Whether or not they have regained the stamina to play a full 90 minutes if asked is something that might not be shown until the Americans and England meet at Rustenburg, although Onyewu vows he can handle the challenge. "I'm up to facing England," Onyewu said. "I feel fine and ready to start the tournament. I'm physically fit. I've done all the (workouts) with the team. There is no issue in terms of me playing a full 90."
US coach Bob Bradley said Onyewu and all his team-mates can handle playing 90 minutes, crediting tough workouts since last month's start of training camp. "Our fitness program has every one of our players able to play an entire game," Bradley said. "Overall fitness is quite good. Some players that were a little behind, the work continues to move them in the right direction."
Altidore, 20, returned to full training with the team Tuesday, a week after suffering a right ankle sprain. "I feel great. The ankle feels fine," Altidore said. "It's a little sore but I had no issues participating in all the exercises. I'm happy to be part of the group again."
Bradley said it was only a minor setback for Altidore, who has been doing fitness exercises while out of practice sessions. "It cost him a couple days but from the beginning we knew this was very minor," Bradley said. "He's available for whatever role we choose Saturday."
Onyewu suffered a ruptured patellar tendon last October and missed seven months before returning last month. Bradley has used him progressively less in three tune-up matches, never more than 65 minutes. "I would love to be able to see if I could have played a full 90," he said. "A lot of our defenders haven't played a full 90. Bob was trying to disperse the time among the players."
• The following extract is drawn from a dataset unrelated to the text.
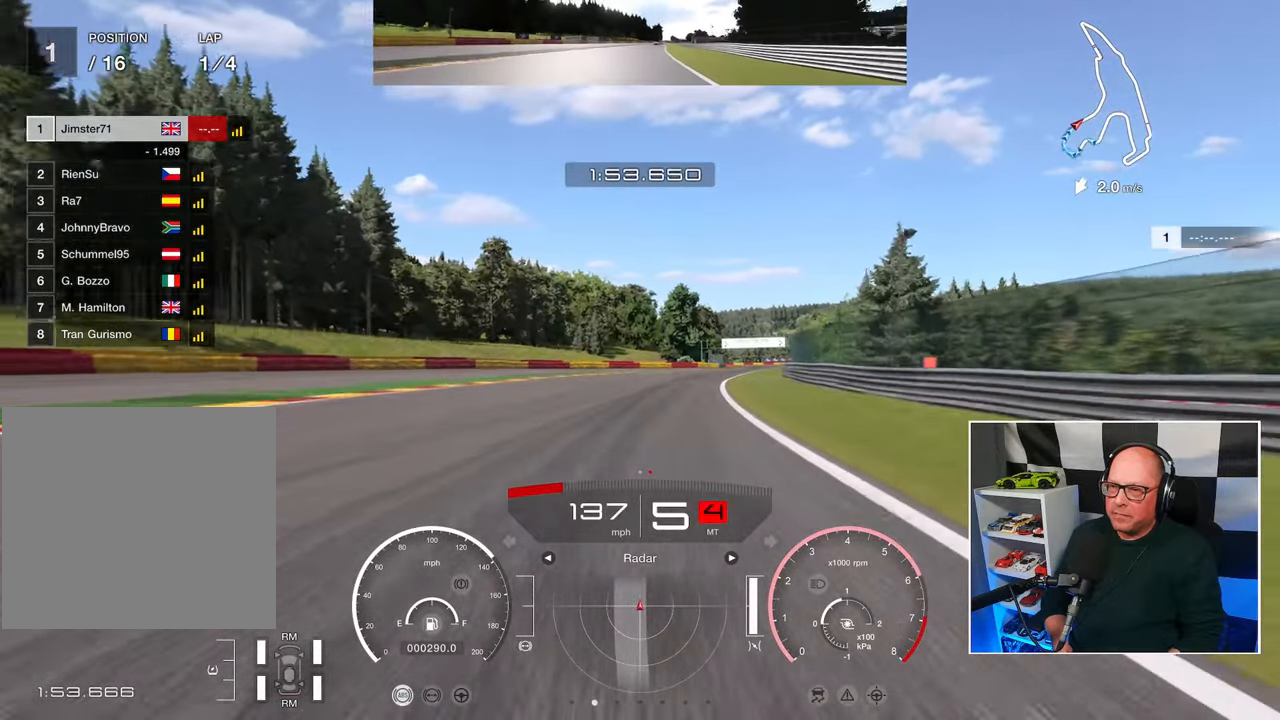
{"buttons": ["R2"], "left_stick": "up-right", "right_stick": "center", "events": []}
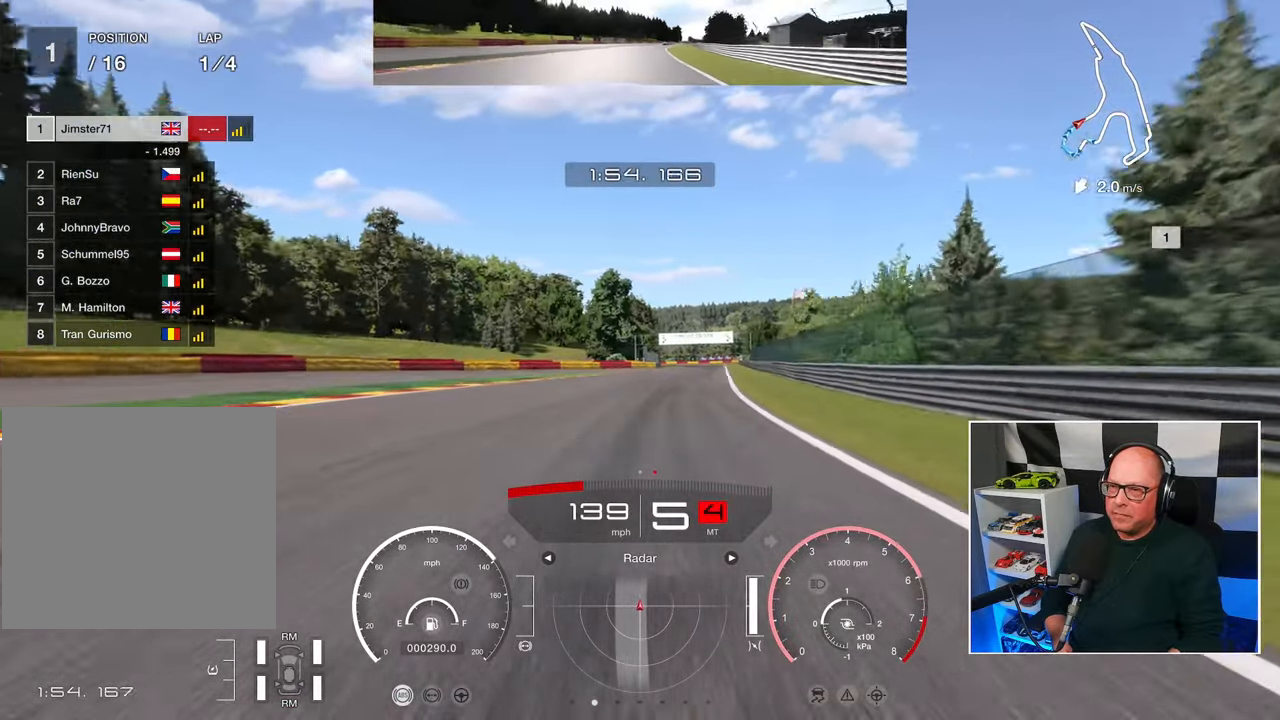
{"buttons": ["R2"], "left_stick": "up-right", "right_stick": "center", "events": []}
Onyewu, 28, has not played 90 minutes in a match since last October. He saw action once for AC Milan before the injury, which came in the final US qualifier, a 2-2 draw with Costa Rica at Washington. "You can see him starting to come along," US defender Jay DeMerit said. "I don't think he or anyone was under any illusions that he would come in and be perfect to where he was last summer. When you have horrific injuries like that, you need to re-learn a lot of the key things that make you a player."
Onyewu says he is ready if things get physical against such forwards as Wayne Rooney and similar-sized Peter Crouch as England pushes for a first FIFA World Cup crown since 1966. "I've played against big, strong players before," Onyewu said. "If they want to start banging in there, I can."
The Americans hope to at least match a 2002 run into the final eight and duplicate last year's successful Confederations Cup run in South Africa, when they snapped Spain's 35-match win streak and led Brazil 2-0 before dropping the final. "This Saturday is the World Cup," Onyewu said. "It's a completely different monster."